> _Task requirements_: Tally the lines of the entries below that hold the word "области", and please give only the total.

> _Task inputs_:
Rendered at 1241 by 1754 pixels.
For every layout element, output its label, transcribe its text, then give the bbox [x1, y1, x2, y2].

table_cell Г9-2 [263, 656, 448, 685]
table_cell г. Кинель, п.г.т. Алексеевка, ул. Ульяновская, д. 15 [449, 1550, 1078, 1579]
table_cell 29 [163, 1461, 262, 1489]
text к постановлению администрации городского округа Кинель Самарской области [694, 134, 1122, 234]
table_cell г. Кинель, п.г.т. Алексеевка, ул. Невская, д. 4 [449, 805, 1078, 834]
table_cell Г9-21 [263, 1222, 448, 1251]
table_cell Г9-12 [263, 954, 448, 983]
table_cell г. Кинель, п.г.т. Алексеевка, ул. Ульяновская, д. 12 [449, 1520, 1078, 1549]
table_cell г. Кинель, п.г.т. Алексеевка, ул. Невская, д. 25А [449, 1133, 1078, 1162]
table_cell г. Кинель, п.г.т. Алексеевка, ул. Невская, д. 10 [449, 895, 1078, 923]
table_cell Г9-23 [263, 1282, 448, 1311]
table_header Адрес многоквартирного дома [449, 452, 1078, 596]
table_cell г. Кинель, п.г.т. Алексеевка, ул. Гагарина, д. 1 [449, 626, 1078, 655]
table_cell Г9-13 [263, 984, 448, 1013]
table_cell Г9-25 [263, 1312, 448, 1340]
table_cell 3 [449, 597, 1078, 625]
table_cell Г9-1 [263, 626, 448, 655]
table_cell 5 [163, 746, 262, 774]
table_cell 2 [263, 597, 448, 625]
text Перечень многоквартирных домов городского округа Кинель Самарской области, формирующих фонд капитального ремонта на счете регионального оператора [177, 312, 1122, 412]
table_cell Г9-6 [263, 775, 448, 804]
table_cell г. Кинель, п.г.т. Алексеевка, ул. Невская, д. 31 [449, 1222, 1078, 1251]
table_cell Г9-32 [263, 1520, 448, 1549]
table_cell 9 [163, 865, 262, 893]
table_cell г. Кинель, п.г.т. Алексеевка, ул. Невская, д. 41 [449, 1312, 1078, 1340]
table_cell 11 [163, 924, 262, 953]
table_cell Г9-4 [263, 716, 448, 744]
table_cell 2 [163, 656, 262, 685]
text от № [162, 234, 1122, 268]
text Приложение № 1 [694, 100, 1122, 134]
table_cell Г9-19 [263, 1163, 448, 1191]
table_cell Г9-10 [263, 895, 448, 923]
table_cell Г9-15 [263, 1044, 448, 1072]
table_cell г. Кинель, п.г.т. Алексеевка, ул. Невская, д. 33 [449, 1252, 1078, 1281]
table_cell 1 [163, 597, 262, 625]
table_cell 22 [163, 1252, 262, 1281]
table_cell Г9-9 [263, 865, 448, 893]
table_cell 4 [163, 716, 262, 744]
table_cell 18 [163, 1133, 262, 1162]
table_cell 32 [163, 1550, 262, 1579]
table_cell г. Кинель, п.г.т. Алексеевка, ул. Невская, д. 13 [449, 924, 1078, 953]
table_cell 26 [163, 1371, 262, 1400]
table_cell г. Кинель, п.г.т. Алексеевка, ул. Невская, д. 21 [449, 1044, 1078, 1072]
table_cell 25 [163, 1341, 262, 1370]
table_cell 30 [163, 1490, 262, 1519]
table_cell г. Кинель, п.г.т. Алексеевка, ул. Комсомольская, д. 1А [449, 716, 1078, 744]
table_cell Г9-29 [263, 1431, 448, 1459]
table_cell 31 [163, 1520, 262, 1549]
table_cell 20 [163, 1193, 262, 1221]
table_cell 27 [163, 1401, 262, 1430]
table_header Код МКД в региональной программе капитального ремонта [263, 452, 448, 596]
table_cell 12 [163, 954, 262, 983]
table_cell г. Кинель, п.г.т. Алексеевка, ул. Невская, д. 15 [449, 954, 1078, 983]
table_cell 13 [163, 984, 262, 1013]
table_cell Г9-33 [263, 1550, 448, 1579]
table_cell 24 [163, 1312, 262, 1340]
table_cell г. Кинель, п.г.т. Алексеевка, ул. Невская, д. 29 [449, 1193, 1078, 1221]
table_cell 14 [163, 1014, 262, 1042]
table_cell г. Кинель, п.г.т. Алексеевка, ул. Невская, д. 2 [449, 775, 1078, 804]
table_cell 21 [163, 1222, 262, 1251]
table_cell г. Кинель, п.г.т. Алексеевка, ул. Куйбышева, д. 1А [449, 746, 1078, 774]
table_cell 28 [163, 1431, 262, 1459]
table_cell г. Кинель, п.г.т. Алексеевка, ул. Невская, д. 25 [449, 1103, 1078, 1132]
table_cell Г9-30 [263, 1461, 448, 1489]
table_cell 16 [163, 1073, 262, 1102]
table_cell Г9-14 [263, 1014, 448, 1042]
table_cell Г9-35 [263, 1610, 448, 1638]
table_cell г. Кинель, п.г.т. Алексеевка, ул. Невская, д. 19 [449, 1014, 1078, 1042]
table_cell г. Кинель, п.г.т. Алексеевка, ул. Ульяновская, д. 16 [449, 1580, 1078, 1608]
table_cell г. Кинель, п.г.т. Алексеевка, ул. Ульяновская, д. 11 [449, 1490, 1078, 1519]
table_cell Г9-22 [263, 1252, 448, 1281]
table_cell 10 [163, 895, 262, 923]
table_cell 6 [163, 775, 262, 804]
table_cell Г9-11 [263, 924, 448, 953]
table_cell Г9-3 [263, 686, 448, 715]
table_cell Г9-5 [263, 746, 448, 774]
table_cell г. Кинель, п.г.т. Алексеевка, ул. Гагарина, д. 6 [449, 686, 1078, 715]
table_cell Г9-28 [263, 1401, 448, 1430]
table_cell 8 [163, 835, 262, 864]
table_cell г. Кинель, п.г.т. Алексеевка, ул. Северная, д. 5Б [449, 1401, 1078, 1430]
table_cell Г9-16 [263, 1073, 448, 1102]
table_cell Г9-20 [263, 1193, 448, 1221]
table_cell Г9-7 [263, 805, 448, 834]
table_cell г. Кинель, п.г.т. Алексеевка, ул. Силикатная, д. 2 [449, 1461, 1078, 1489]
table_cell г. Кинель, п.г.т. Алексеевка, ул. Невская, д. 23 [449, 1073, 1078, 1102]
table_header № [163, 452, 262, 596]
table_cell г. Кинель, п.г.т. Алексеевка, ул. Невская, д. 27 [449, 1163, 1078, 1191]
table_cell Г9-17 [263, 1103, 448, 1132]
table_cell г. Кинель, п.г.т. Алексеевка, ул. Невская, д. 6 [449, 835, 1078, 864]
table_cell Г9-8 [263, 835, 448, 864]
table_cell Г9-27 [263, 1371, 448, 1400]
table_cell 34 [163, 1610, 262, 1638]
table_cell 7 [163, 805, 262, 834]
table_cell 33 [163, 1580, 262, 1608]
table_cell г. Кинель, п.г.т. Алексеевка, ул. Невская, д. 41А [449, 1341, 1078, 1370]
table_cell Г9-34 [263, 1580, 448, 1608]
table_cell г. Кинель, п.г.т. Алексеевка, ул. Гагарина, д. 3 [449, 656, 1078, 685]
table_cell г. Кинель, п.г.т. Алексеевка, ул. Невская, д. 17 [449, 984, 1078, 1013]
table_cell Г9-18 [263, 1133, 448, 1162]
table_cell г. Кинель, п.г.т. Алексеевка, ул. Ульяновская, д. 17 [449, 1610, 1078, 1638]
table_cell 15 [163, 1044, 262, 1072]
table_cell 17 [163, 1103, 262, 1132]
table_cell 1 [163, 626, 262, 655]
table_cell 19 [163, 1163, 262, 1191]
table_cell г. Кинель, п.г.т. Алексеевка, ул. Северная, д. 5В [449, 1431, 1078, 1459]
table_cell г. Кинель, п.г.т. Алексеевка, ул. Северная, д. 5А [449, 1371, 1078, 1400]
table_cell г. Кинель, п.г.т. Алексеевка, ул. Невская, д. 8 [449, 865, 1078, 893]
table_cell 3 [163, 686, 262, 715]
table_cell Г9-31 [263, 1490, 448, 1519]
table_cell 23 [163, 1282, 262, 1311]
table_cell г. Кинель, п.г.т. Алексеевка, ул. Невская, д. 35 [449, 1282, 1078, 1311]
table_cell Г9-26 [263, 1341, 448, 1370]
* * *
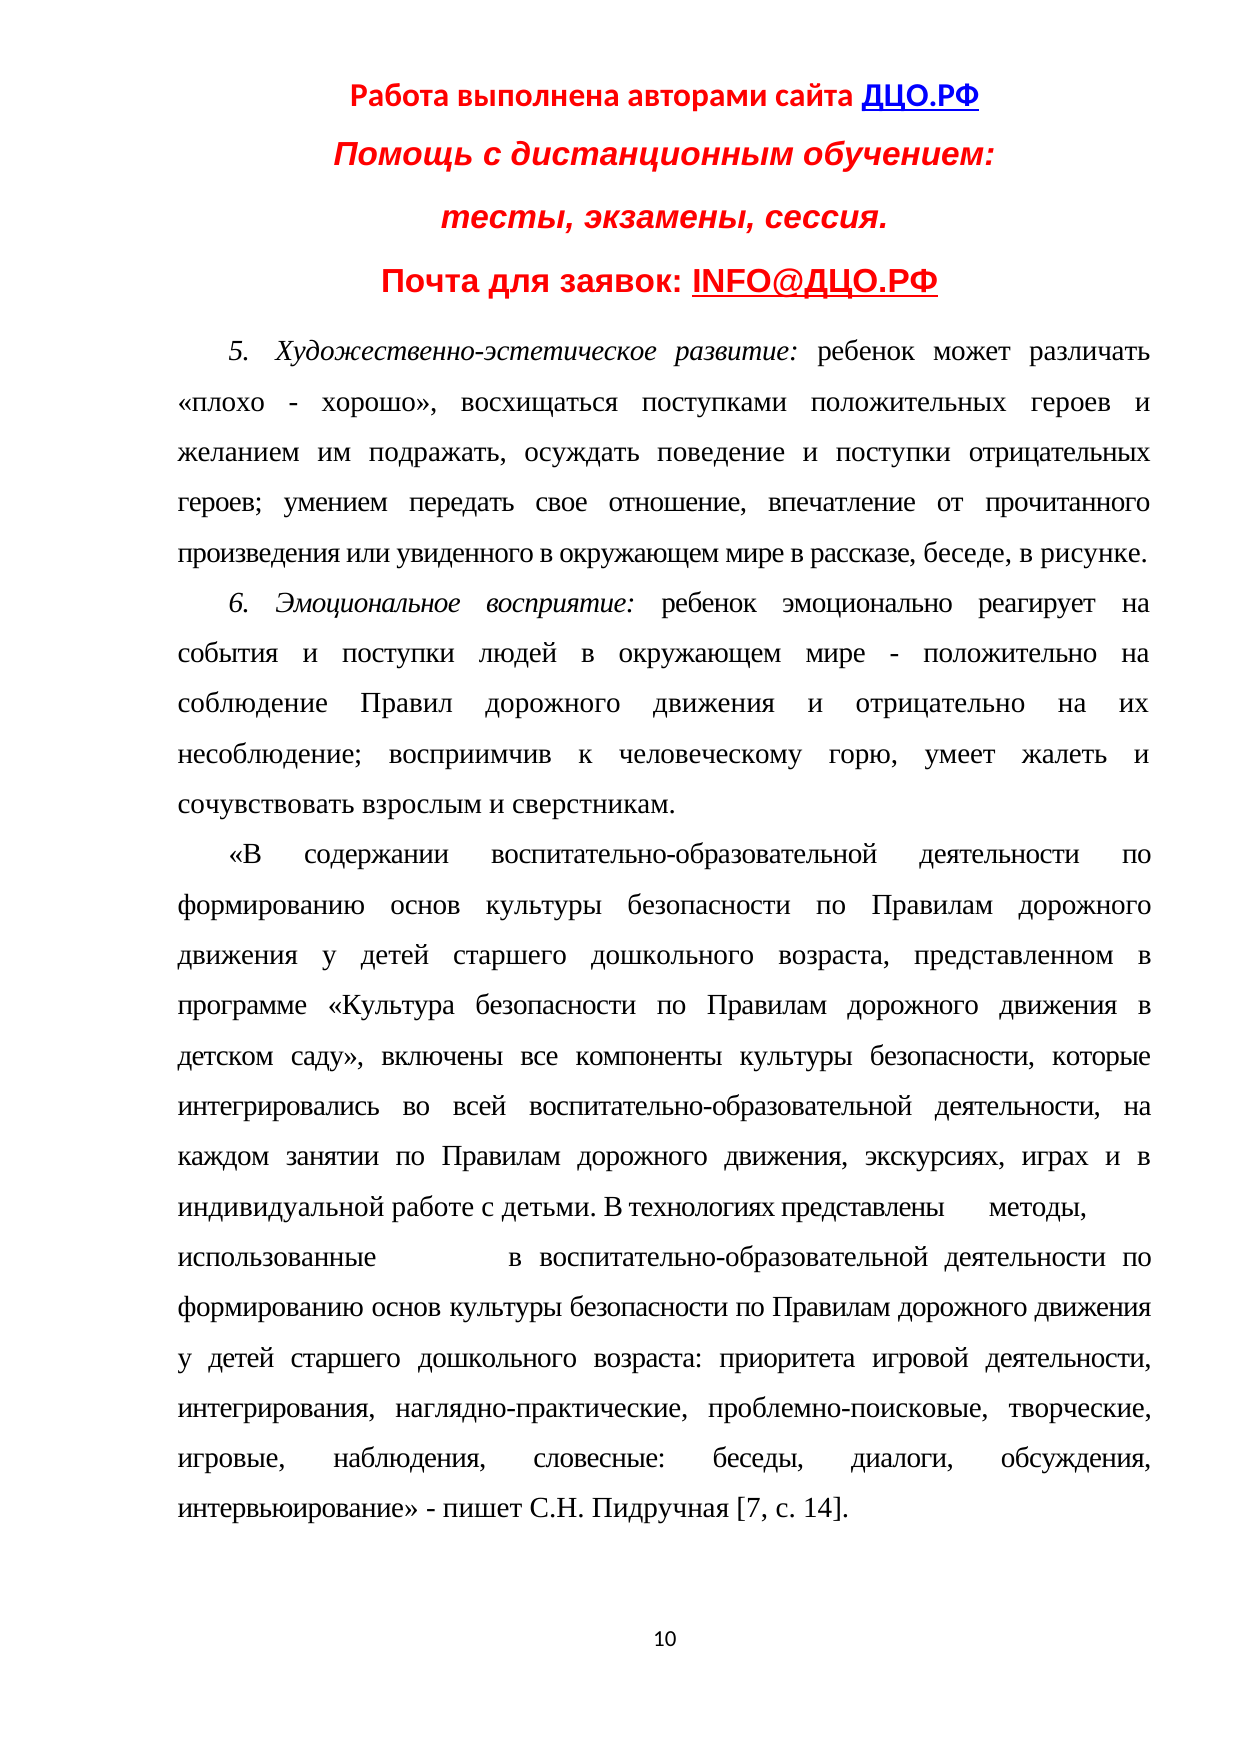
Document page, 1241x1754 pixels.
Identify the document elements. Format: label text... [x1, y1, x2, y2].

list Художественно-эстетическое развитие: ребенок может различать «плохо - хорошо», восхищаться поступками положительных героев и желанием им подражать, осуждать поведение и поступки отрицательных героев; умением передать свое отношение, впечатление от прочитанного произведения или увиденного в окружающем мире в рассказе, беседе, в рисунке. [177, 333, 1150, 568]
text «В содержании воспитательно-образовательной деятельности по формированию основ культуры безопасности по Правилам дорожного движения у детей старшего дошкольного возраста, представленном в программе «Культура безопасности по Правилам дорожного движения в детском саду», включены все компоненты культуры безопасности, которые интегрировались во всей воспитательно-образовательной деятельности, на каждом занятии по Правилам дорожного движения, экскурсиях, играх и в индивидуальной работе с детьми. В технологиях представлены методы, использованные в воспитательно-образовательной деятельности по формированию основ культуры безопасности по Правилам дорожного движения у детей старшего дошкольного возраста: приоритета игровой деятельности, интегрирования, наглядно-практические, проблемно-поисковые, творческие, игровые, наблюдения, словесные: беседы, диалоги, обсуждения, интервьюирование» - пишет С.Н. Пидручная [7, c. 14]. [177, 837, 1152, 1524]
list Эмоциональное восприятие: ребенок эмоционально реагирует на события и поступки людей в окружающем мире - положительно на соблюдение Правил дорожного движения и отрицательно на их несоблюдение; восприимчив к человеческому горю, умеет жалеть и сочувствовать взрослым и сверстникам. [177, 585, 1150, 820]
* * *
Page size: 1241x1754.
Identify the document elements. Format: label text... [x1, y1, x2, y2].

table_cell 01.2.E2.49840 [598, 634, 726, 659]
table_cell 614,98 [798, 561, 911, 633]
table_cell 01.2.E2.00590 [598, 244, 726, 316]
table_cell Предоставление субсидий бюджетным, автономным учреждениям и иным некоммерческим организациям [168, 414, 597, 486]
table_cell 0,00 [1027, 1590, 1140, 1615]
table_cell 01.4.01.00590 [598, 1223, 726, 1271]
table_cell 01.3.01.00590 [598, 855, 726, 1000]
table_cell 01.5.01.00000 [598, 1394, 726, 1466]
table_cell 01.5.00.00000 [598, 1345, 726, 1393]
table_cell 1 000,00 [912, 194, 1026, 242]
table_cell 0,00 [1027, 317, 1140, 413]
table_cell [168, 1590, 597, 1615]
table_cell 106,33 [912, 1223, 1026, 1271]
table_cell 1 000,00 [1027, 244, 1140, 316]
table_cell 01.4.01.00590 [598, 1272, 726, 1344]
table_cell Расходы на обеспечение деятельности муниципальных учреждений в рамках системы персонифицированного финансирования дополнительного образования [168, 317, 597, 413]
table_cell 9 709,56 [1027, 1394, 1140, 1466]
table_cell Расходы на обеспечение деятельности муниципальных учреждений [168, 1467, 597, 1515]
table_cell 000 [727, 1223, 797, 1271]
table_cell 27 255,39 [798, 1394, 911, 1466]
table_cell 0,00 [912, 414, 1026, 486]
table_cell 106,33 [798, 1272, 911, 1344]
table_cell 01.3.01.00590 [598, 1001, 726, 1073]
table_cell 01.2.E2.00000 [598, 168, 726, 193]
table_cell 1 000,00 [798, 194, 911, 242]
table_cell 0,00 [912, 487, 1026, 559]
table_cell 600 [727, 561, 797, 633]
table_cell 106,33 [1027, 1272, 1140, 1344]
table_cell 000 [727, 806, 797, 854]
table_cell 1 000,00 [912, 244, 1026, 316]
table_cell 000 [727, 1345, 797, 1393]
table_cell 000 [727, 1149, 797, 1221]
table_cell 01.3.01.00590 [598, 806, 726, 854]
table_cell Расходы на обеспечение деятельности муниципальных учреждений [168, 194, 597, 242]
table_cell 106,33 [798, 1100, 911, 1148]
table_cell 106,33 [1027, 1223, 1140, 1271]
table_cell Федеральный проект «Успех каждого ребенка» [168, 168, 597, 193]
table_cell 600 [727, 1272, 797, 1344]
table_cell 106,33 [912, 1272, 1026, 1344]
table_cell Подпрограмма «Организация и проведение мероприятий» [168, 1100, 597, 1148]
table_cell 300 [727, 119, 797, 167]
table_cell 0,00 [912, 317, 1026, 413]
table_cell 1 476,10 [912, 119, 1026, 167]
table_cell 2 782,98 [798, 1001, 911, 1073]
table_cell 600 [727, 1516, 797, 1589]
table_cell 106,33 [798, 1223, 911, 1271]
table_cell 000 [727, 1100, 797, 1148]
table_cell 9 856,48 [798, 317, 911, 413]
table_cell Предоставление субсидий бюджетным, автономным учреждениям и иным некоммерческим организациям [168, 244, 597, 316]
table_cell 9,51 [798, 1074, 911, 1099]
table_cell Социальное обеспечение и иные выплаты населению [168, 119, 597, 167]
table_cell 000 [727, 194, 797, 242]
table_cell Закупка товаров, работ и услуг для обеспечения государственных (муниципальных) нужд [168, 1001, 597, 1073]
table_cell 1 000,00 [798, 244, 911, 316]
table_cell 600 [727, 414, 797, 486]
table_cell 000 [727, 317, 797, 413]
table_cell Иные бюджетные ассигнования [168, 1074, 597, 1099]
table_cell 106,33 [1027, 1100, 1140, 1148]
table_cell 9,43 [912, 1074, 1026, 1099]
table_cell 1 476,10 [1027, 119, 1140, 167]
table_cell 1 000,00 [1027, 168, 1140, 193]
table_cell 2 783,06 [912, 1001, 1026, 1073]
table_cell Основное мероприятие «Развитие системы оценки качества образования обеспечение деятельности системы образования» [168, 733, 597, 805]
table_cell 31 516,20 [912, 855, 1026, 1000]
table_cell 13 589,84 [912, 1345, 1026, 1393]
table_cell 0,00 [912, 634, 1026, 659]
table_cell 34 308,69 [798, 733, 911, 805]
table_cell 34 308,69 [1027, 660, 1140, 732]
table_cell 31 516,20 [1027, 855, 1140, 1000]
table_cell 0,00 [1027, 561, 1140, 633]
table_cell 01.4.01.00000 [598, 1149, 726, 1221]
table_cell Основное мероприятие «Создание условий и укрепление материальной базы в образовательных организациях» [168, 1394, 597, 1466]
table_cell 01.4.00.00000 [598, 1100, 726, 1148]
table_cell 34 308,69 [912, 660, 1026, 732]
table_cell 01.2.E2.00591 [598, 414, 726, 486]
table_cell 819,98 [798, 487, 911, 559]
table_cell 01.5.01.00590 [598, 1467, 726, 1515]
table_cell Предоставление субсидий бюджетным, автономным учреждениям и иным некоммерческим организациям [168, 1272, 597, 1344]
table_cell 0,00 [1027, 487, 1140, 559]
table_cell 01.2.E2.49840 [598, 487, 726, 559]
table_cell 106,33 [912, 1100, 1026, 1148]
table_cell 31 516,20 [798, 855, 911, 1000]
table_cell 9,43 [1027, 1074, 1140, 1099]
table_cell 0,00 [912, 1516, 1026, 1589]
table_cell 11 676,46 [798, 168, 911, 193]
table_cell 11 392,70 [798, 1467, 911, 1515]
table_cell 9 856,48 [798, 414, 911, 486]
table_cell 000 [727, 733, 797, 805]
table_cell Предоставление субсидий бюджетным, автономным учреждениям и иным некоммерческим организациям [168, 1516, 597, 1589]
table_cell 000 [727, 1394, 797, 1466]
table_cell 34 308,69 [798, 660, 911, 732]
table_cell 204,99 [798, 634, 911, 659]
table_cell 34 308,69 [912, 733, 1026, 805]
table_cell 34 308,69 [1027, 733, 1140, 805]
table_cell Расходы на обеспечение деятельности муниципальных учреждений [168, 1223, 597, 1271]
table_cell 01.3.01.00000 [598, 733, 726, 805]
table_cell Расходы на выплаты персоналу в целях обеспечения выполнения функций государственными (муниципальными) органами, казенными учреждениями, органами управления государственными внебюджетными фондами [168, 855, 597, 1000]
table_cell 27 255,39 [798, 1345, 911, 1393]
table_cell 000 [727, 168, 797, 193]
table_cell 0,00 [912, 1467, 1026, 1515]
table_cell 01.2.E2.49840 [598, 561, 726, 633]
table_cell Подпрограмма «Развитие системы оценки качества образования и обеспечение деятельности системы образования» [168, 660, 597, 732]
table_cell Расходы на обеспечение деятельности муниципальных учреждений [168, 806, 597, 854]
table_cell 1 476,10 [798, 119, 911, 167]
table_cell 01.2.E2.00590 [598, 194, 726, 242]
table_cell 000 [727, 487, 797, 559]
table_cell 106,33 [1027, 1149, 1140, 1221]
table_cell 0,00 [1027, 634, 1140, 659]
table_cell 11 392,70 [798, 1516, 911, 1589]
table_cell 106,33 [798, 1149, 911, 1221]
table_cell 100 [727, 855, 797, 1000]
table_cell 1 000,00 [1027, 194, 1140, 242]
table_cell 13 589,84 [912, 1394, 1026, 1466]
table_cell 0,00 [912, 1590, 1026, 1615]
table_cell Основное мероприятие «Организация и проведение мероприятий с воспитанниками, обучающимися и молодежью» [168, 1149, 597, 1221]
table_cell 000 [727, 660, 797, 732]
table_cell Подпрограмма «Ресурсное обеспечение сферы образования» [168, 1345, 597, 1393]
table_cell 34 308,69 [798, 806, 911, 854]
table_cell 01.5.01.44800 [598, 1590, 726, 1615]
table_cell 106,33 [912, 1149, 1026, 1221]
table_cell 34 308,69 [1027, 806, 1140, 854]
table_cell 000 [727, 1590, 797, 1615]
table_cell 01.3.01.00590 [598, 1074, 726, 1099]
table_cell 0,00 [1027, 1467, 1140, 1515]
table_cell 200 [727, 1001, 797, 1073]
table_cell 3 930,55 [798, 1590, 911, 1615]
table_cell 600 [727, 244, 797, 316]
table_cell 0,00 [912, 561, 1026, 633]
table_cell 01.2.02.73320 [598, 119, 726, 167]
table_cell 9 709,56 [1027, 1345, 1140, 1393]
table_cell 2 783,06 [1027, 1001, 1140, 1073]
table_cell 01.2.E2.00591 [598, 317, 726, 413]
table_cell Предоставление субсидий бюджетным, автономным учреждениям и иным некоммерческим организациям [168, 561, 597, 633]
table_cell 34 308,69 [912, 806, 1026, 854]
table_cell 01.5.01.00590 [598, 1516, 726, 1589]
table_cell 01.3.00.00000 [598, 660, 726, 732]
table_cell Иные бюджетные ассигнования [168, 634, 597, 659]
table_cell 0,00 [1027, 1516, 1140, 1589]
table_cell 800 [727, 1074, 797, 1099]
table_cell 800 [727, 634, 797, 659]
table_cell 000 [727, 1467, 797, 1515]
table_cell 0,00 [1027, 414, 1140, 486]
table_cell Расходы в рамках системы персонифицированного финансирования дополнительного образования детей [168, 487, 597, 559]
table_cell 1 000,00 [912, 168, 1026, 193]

> _Result below_: 2